Thank you for answering.

I still don't see why either of those justify warning the user about the whole page. For the donation button, the browser could easily warn you with a big "insecure!" page when you click on the button. Regarding js exploits, I don't think https fixes that even for non-sketchy websites: I'm thinking of the js malware in ads and the recent cryptocurrency-mining ads on youtube.

> the browser could easily warn you with a big "insecure!" page when you click on the button.

But this implies that whenever you click on any link on a page served via HTTP, the browser should warn you with a big "insecure!" page. I think this is far more obtrusive than a simple "not secure" banner next to the URL.
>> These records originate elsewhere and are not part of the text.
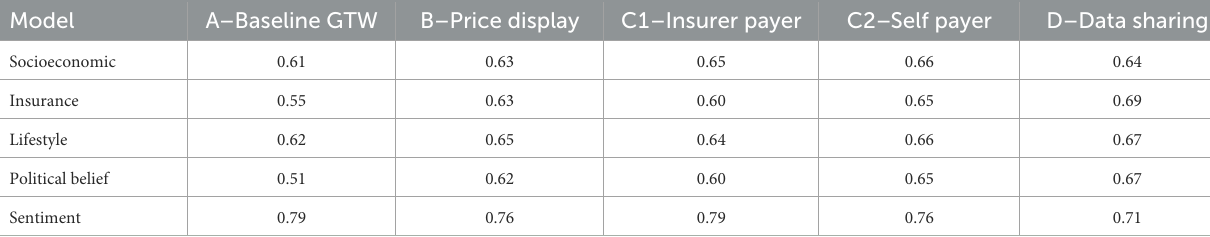
TABLE 11 Prediction accuracy per regression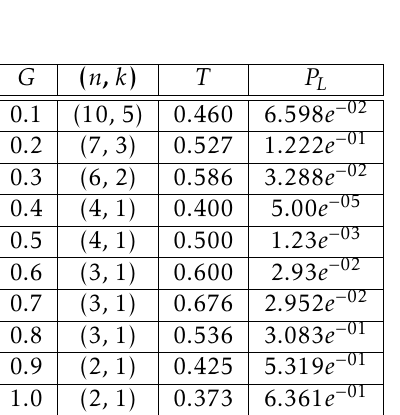
=100) by using LE s Table 1. max normalized Throughput ( T ) vs. normalized Load ( G ) using best linear code ( n, k ) , with packet loss P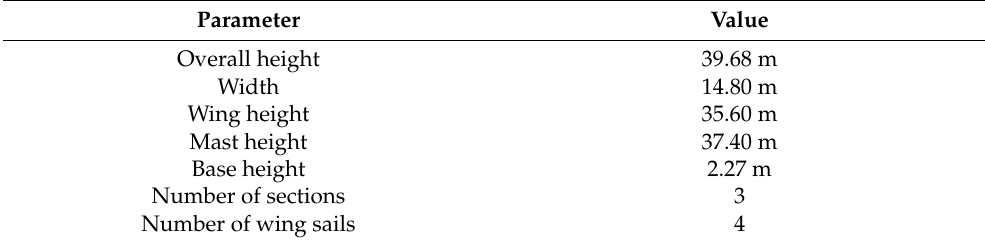
Table 4. Parameters of wing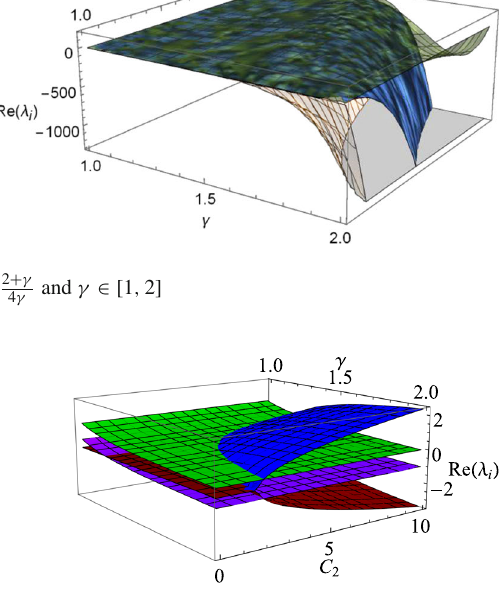
Fig. 8 Real part of the eigenvalues λ i for the equilibrium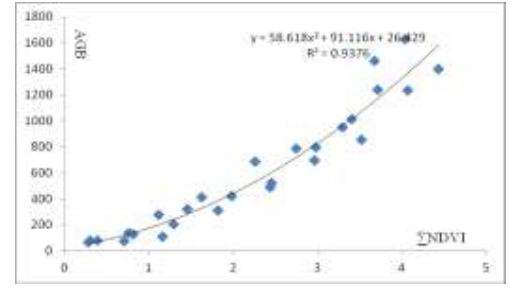
Figure 2. the sketch of relationship between AGB &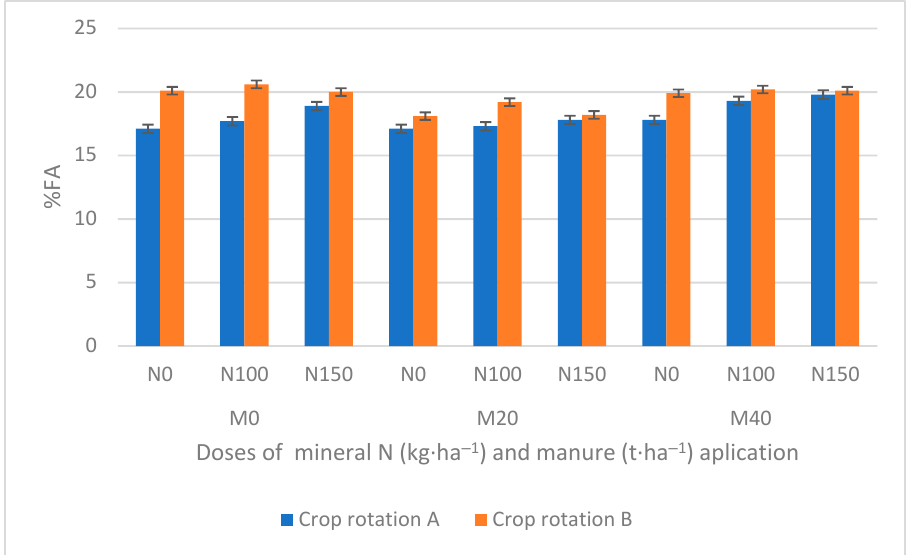
Figure 4. Fulvic acids (FA) contents in in the topsoil layer (0–30 cm) as influenced by crop rotation (I) manure application (III) and inorganic N rate (III) in the long-term field experiment at Grabow, Poland. Error bars denote standard deviations ( n = 3). LSD ( p ≤ 0.05): for I = 0.992, II = 0.448, III = 0.412, II/I = 0.634, I/II = 1.100, III/I = n.s., I/III = n.s., III/II = 0.713, II/III = 0.733.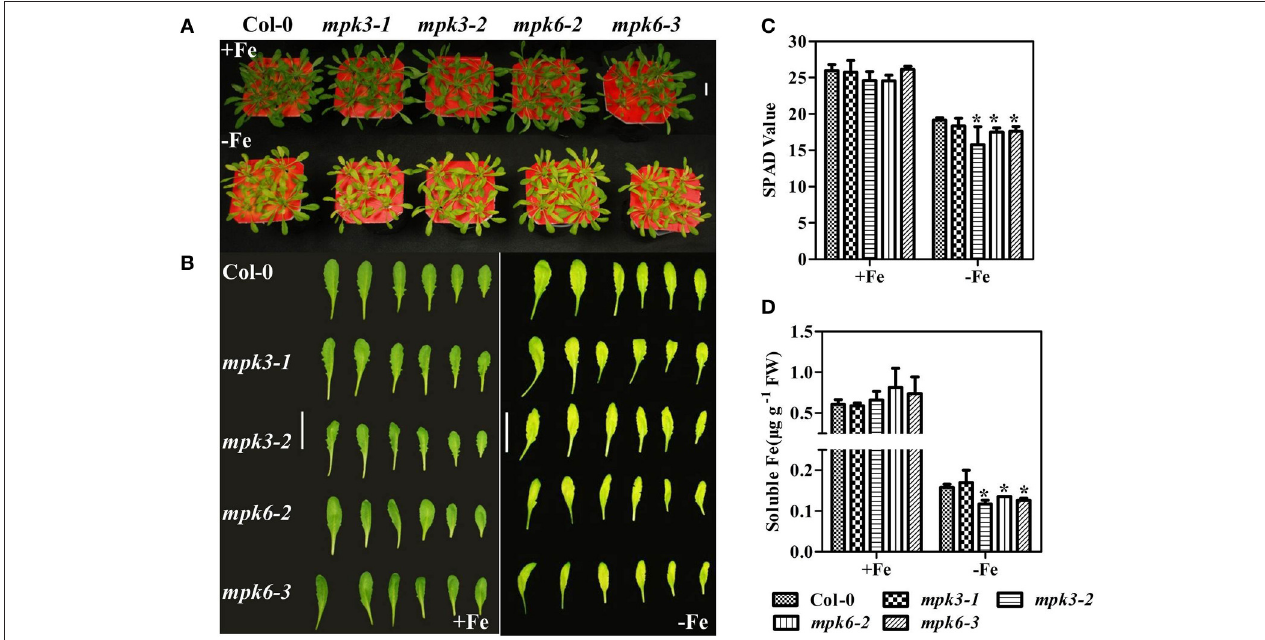
FIGURE 7 | Phenotypes of mpk3 and mpk6 mutants grown in Fe-sufficient or Fe-deficient conditions. (A) Growth performance of WT, mpk3 , and mpk6 mutant plants. 30 day-old seedlings were grown in Fe -sufficient (50 µ M) or -deficient (0 µ M) nutrient solution for 7 days. (B) Young leaves (from the third to the eighth) were detached to display their phenotypes. (C) SPAD values of WT, mpk3 , and mpk6 mutants. (D) Soluble Fe concentration of WT, mpk3 , and mpk6 mutants. Scale bar = 3cm. Data are shown as the mean ± SEM ( n = 3 ). Column marked with “ * ” indicate a significant difference ( P < 0.05 ).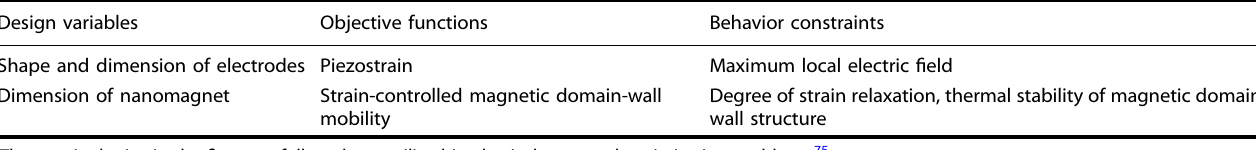
Table 2. Design parameters for the magnetoelectric device prototype based on the voltage-driven magnetic domain-wall motion (see Fig.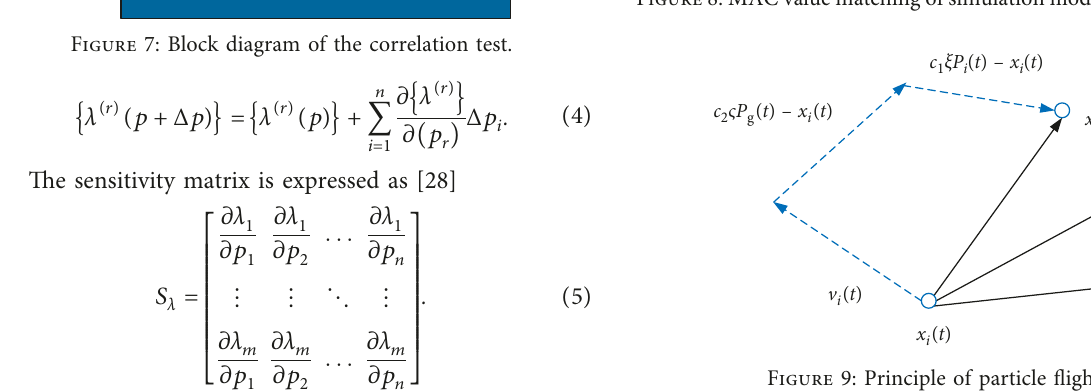
Figure 8: MAC value matching of simulation mode and test mode.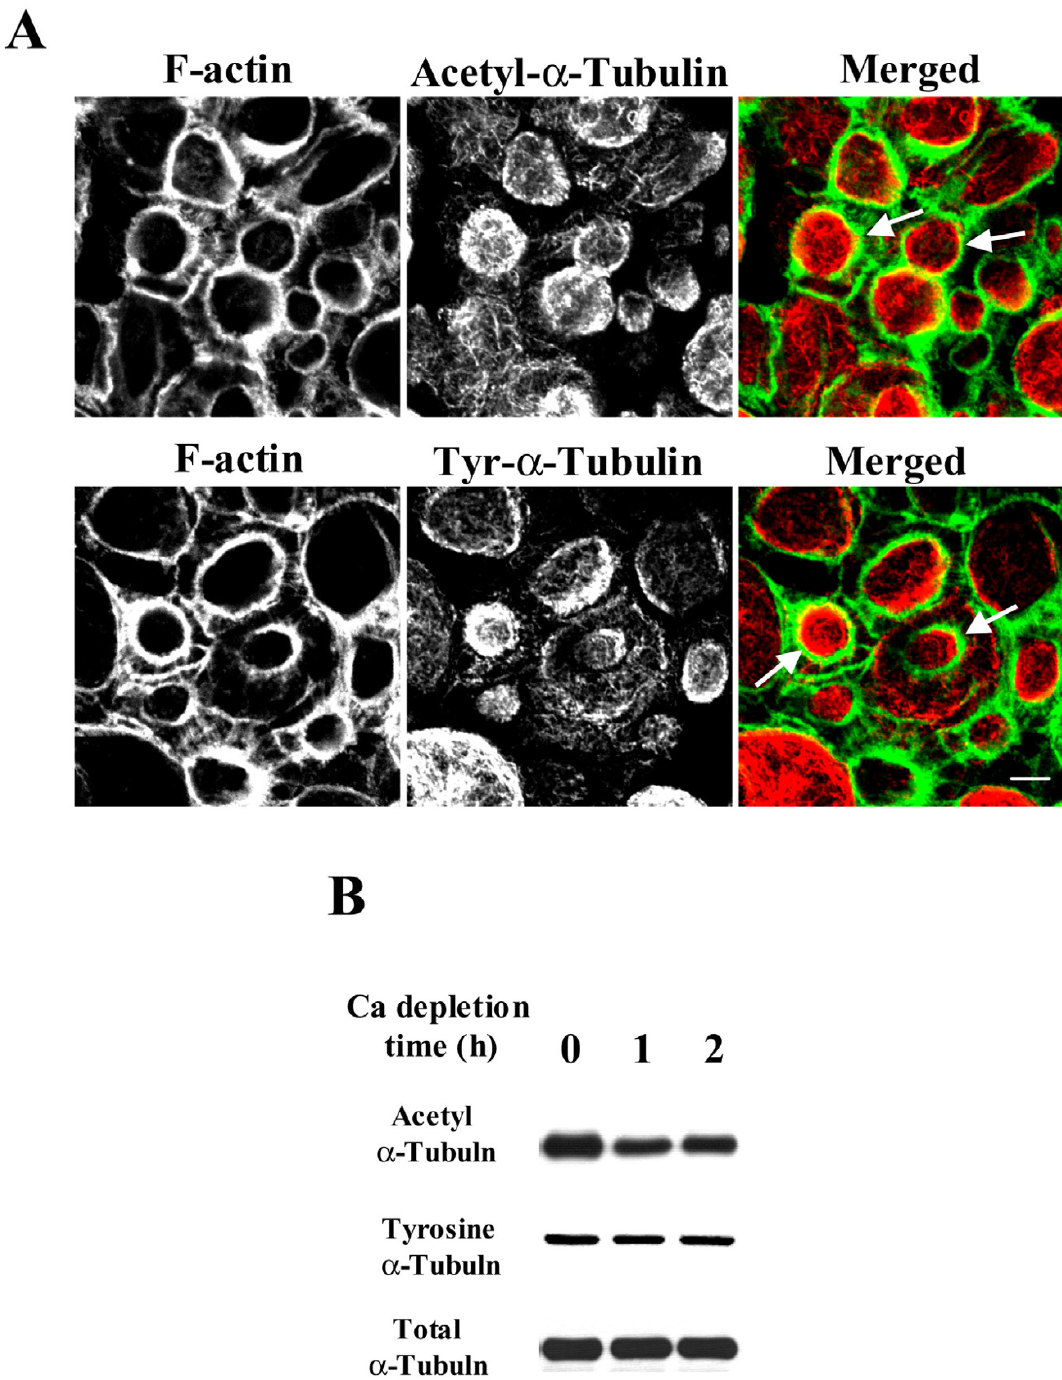
Figure 5 Calcium depletion causes reorganization of acetylated and tyrosinated apical microtubules and decreases the amount of acetylated microtubules. (A) Acetylated (Acetyl) and tyrosinated (Tyr) microtubules (red color) are accumu- lated inside of contractile F-actin rings (green color) after 1 h of calcium depletion of SK-CO-15 cells. Bar, 5 µ m. (B) Repre- sentative Western blots demonstrate significant change in expression of acetylated but not total or tyrosinated α -tubulin in SK-CO-15 cells after 1 and 2 h of calcium depletion relatively to a non-depleted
> I don't think https fixes that even for non-sketchy websites

You're right, if the website served over HTTPS injects random JavaScript/is poorly designed. However, the danger with HTTP is that every single website is vulnerable to this attack, not simply the ones served by malicious or incompetent hosts.

The donation request may not always be in the form of a button. Sometimes it may be a request to make the donation by another means such as by sending bitcoins to a specific address.